The recommendation came as the colleges called for a “concerted culture change” with clinical staff, managers and hospital executives engaging with, and focusing on, improving the quality of ward rounds.
Nurses provide the hub of patient care, and their involvement in a daily bedside clinical review is central to the effectiveness of the ward round. Doctors use ward rounds to form the basis of their decision-making for a patient’s care – but at present, in many places, other members of the multidisciplinary team are not present.
Steve Jamieson, Head of the RCN’s Nursing Department, said ward rounds are a key way of co-ordinating care for every hospital inpatient.
He said: “There is considerable variation between hospitals in both how and why ward rounds are conducted, and their clinical importance to patients.
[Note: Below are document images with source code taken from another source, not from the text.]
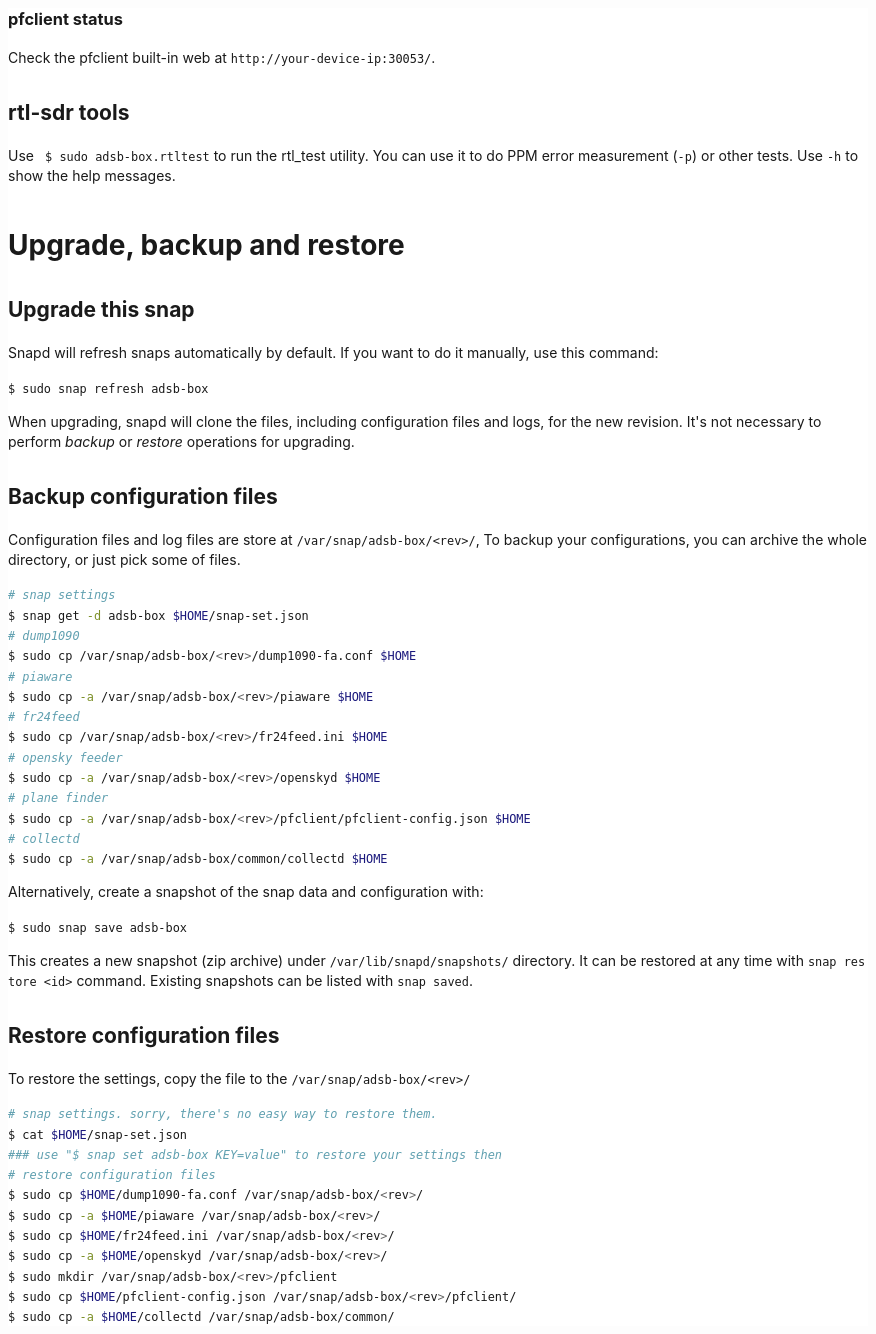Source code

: ### pfclient status

Check the pfclient built-in web at `http://your-device-ip:30053/`.

## rtl-sdr tools
Use ` $ sudo adsb-box.rtltest` to run the rtl_test utility.
You can use it to do PPM error measurement (`-p`) or other tests. Use `-h` to show the help messages.

# Upgrade, backup and restore

## Upgrade this snap
Snapd will refresh snaps automatically by default. If you want to do it manually, use this command:
``` sh
$ sudo snap refresh adsb-box
```
When upgrading, snapd will clone the files, including configuration files and logs, for the new revision. It's not necessary to perform *backup* or *restore* operations for upgrading.
 
## Backup configuration files
Configuration files and log files are store at `/var/snap/adsb-box/<rev>/`, To backup your configurations, you can archive the whole directory, or just pick some of files.
``` sh
# snap settings
$ snap get -d adsb-box $HOME/snap-set.json
# dump1090
$ sudo cp /var/snap/adsb-box/<rev>/dump1090-fa.conf $HOME
# piaware
$ sudo cp -a /var/snap/adsb-box/<rev>/piaware $HOME
# fr24feed
$ sudo cp /var/snap/adsb-box/<rev>/fr24feed.ini $HOME
# opensky feeder
$ sudo cp -a /var/snap/adsb-box/<rev>/openskyd $HOME
# plane finder
$ sudo cp -a /var/snap/adsb-box/<rev>/pfclient/pfclient-config.json $HOME
# collectd
$ sudo cp -a /var/snap/adsb-box/common/collectd $HOME
```

Alternatively, create a snapshot of the snap data and configuration with:
``` sh
$ sudo snap save adsb-box
```
This creates a new snapshot (zip archive) under `/var/lib/snapd/snapshots/` directory. It can be restored at any time with `snap restore <id>` command. Existing snapshots can be listed with `snap saved`.

## Restore configuration files
To restore the settings, copy the file to the `/var/snap/adsb-box/<rev>/`
``` sh
# snap settings. sorry, there's no easy way to restore them.
$ cat $HOME/snap-set.json
### use "$ snap set adsb-box KEY=value" to restore your settings then
# restore configuration files
$ sudo cp $HOME/dump1090-fa.conf /var/snap/adsb-box/<rev>/
$ sudo cp -a $HOME/piaware /var/snap/adsb-box/<rev>/
$ sudo cp $HOME/fr24feed.ini /var/snap/adsb-box/<rev>/
$ sudo cp -a $HOME/openskyd /var/snap/adsb-box/<rev>/
$ sudo mkdir /var/snap/adsb-box/<rev>/pfclient
$ sudo cp $HOME/pfclient-config.json /var/snap/adsb-box/<rev>/pfclient/
$ sudo cp -a $HOME/collectd /var/snap/adsb-box/common/
```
But the information gained and shared during a ward round is crucial to a patient’s ongoing care.”
Other recommendations in the report include:
- preparation for the ward round should include a pre-round briefing
- consultant-led ward rounds should be conducted in the morning to facilitate completion of tasks during the working day
- patients, carers and relatives should be provided with a summary sheet clearly presenting information discussed in the ward round
- patients with dementia and learning disabilities should be supported as far as possible to make decisions about their care
- patients’ records should be kept centrally to promote effective communication and team working
- ward-round teams should utilise locally adapted checklists to reduce omissions, improve patient safety and strengthen multidisciplinary communication.
With competing priorities for both time and staff, teams – right up to managers and executive boards – must ensure that ward rounds remain a priority, the report says. Reinstating ward rounds will facilitate the delivery of compassionate care, enabling doctors and nurses to plan for care jointly.